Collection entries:

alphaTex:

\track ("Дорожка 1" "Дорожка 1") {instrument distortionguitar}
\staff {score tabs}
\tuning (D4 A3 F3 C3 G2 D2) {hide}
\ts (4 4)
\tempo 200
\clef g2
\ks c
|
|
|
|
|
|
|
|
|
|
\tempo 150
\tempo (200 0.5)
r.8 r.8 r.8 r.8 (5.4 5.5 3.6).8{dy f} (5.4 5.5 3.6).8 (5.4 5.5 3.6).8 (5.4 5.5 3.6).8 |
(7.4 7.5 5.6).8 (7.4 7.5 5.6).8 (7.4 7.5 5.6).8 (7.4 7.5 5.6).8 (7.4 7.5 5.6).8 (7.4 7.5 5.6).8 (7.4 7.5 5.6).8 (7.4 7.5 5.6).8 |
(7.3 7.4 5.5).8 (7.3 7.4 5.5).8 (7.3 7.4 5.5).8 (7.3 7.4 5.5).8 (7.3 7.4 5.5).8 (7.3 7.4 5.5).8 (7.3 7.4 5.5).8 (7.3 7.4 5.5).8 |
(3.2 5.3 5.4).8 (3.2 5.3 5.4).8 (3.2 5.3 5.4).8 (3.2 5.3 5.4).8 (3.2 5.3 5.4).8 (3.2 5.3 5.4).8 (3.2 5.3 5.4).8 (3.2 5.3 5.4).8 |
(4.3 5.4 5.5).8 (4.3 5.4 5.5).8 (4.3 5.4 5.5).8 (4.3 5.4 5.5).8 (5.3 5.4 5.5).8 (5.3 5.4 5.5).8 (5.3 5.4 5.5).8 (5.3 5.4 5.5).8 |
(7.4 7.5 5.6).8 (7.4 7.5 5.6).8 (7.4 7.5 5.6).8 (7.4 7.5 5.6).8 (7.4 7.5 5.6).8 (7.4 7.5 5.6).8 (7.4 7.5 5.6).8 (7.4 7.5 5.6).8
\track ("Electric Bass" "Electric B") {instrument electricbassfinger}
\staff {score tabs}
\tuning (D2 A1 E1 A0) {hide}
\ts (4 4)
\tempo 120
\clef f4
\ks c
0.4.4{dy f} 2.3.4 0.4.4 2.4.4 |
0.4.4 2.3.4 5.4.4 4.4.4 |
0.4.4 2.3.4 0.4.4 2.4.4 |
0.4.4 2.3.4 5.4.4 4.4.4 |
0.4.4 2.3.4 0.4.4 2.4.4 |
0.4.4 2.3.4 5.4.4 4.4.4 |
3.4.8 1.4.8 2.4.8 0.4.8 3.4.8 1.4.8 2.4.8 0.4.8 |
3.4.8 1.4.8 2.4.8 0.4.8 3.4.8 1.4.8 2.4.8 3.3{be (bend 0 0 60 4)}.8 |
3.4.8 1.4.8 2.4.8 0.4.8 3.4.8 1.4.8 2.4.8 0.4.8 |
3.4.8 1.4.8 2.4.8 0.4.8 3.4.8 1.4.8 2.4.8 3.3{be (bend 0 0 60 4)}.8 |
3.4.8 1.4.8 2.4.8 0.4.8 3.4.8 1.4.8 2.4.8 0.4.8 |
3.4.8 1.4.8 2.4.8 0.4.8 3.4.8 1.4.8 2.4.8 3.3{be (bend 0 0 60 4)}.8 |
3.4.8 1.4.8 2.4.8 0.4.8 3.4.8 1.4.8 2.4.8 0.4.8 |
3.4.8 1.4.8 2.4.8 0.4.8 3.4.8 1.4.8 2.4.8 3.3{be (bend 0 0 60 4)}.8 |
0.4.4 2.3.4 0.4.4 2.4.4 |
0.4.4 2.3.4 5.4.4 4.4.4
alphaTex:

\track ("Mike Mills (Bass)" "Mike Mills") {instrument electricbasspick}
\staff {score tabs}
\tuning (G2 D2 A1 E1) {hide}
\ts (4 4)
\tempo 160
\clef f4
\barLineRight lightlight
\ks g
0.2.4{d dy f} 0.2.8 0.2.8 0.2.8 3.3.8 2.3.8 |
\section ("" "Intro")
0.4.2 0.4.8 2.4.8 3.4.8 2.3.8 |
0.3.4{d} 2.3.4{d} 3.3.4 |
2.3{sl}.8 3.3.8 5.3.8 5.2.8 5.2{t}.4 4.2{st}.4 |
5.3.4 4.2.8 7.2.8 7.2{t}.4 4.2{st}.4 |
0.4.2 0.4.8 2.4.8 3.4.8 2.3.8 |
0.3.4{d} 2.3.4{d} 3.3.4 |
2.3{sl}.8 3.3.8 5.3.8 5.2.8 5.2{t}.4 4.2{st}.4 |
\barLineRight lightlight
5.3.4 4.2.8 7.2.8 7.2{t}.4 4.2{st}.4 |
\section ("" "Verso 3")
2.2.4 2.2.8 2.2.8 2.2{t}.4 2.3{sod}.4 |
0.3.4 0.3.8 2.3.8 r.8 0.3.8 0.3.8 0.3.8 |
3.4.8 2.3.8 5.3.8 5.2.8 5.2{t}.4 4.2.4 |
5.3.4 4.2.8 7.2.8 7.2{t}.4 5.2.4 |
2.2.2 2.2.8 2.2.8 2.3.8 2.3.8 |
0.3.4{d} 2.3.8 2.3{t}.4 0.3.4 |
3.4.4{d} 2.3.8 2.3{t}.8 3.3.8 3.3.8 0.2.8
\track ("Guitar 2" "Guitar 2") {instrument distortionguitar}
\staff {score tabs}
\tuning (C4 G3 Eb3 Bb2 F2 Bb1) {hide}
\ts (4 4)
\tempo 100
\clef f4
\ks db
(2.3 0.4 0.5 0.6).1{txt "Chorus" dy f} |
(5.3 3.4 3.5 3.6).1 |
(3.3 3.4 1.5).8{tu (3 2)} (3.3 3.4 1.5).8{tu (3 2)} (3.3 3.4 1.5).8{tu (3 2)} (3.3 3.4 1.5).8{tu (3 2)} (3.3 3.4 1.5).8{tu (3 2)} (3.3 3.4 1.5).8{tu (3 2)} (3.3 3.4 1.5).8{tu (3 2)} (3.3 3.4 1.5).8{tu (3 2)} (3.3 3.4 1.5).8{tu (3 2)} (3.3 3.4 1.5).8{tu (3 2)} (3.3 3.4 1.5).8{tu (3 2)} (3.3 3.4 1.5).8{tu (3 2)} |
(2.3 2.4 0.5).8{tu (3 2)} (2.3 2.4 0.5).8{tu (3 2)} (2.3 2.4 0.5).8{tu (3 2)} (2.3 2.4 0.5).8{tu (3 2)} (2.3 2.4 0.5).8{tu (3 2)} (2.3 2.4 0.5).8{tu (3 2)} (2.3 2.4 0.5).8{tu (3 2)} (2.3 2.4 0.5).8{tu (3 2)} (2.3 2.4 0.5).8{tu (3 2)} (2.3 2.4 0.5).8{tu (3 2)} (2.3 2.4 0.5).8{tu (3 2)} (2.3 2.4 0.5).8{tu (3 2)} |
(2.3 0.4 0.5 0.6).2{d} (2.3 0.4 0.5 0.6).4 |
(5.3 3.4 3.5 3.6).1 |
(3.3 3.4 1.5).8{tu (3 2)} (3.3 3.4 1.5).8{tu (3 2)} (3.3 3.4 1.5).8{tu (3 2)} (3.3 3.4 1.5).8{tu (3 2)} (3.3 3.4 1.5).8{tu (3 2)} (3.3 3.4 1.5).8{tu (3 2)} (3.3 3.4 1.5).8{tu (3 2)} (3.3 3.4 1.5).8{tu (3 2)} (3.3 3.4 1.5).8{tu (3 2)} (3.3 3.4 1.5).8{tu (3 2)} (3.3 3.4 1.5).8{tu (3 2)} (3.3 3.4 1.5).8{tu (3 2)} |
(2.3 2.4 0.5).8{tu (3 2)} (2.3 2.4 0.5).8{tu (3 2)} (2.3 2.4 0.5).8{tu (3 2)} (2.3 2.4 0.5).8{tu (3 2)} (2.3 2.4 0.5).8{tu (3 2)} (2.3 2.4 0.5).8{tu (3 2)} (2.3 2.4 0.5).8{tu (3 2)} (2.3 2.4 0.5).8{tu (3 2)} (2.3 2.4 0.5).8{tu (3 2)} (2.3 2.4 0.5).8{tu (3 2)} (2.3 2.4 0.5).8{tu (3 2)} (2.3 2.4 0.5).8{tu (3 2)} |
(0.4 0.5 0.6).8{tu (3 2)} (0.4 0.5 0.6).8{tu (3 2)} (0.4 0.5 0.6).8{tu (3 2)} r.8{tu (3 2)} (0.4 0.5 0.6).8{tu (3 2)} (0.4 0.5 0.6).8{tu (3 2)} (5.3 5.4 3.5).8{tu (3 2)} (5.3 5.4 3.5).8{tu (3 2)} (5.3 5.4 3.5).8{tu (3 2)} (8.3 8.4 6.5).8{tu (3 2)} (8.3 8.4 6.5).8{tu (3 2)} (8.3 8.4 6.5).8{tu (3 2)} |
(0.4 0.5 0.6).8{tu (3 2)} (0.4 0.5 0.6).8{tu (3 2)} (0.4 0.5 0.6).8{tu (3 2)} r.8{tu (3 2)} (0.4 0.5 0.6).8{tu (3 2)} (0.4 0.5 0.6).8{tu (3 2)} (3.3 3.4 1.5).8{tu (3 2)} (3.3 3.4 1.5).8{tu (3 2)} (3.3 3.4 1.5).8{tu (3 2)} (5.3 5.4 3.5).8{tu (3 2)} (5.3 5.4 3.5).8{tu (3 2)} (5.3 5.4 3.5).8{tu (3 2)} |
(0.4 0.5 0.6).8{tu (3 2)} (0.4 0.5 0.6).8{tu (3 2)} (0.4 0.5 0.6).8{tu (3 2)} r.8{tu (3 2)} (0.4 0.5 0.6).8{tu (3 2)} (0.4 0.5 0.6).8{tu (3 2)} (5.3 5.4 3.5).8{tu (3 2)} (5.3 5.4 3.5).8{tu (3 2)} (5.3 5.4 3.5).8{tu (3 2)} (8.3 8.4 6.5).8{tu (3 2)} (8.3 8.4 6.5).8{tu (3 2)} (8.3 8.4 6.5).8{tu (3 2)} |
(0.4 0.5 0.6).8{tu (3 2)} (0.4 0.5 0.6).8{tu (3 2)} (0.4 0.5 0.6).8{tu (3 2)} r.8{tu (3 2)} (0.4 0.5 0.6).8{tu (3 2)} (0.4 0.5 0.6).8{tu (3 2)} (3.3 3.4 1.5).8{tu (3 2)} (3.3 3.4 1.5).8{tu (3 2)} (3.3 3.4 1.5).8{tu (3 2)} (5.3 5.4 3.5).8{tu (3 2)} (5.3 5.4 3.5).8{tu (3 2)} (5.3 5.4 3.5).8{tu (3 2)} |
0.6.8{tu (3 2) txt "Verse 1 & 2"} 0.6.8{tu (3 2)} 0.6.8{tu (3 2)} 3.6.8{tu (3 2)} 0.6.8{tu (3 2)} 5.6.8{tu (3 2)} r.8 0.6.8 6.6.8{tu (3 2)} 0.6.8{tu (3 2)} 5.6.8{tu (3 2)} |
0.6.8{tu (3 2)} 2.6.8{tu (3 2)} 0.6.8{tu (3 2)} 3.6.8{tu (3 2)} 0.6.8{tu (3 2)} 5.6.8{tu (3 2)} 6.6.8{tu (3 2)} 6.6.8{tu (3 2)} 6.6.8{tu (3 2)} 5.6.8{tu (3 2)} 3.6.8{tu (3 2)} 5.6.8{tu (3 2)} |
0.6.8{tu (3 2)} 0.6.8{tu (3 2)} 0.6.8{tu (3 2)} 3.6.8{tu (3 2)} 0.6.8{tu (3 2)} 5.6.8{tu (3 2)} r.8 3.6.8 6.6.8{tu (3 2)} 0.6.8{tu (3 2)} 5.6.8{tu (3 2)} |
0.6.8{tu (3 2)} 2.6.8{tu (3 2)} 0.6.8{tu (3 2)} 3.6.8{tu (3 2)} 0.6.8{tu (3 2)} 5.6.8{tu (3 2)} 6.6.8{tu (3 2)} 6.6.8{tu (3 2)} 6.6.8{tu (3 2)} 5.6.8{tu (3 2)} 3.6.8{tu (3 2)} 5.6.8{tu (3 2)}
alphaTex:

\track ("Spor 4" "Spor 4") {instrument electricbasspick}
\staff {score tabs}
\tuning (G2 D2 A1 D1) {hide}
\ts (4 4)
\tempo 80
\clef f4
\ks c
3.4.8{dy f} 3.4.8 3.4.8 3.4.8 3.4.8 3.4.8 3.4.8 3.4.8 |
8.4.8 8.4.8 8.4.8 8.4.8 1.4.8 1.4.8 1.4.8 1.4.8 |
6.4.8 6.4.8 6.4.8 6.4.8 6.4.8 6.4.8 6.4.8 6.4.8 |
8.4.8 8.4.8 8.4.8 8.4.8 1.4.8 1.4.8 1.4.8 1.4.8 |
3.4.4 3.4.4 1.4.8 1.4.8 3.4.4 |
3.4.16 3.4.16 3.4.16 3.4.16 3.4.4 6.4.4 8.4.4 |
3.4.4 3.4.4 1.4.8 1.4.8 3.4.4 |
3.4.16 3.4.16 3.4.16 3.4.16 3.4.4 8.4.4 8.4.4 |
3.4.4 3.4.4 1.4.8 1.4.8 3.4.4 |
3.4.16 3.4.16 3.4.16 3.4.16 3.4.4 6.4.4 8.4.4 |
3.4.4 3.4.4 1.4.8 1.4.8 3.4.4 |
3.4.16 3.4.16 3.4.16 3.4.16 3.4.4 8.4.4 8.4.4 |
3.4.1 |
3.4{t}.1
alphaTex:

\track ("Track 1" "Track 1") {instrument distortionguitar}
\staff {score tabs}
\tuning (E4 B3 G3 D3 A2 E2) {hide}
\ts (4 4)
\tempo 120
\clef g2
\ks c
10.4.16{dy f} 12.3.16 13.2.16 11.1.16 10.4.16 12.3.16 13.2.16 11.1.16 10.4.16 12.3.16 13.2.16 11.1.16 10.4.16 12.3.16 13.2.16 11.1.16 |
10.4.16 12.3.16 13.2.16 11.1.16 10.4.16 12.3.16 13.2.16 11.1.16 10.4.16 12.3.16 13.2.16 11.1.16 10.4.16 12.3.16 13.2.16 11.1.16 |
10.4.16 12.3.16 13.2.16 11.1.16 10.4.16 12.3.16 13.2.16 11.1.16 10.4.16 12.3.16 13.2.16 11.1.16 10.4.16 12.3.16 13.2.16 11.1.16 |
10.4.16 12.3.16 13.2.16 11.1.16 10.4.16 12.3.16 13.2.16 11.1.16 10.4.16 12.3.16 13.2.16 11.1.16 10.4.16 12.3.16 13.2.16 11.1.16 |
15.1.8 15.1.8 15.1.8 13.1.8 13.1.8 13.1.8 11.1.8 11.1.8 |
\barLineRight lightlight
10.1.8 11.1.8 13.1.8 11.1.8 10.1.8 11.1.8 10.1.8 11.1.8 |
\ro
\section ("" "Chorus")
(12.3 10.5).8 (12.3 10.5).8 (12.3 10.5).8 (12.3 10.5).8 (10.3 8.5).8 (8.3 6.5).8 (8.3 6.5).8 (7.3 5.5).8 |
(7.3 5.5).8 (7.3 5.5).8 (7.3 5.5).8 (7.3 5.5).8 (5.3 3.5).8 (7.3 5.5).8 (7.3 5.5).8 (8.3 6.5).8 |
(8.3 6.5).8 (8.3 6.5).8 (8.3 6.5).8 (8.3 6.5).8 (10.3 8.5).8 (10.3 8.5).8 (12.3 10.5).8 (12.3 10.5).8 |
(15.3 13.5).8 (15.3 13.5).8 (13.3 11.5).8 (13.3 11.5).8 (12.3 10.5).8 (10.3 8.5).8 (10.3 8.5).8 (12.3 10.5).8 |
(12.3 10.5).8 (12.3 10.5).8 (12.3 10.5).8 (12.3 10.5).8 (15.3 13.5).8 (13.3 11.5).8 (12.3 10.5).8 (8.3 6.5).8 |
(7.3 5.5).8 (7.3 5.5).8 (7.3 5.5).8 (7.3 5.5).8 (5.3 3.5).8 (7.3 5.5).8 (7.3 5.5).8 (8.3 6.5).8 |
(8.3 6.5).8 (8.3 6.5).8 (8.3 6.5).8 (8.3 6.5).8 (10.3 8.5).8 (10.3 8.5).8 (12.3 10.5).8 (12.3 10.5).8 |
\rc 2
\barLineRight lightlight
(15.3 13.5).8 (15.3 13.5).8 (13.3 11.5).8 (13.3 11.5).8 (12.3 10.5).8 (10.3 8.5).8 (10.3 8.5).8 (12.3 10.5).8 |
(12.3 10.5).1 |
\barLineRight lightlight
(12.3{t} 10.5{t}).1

**Your instructions:**
Count the lines in the listing above that contain the string "instrument". Reply with the number alone.

**Task response:**
6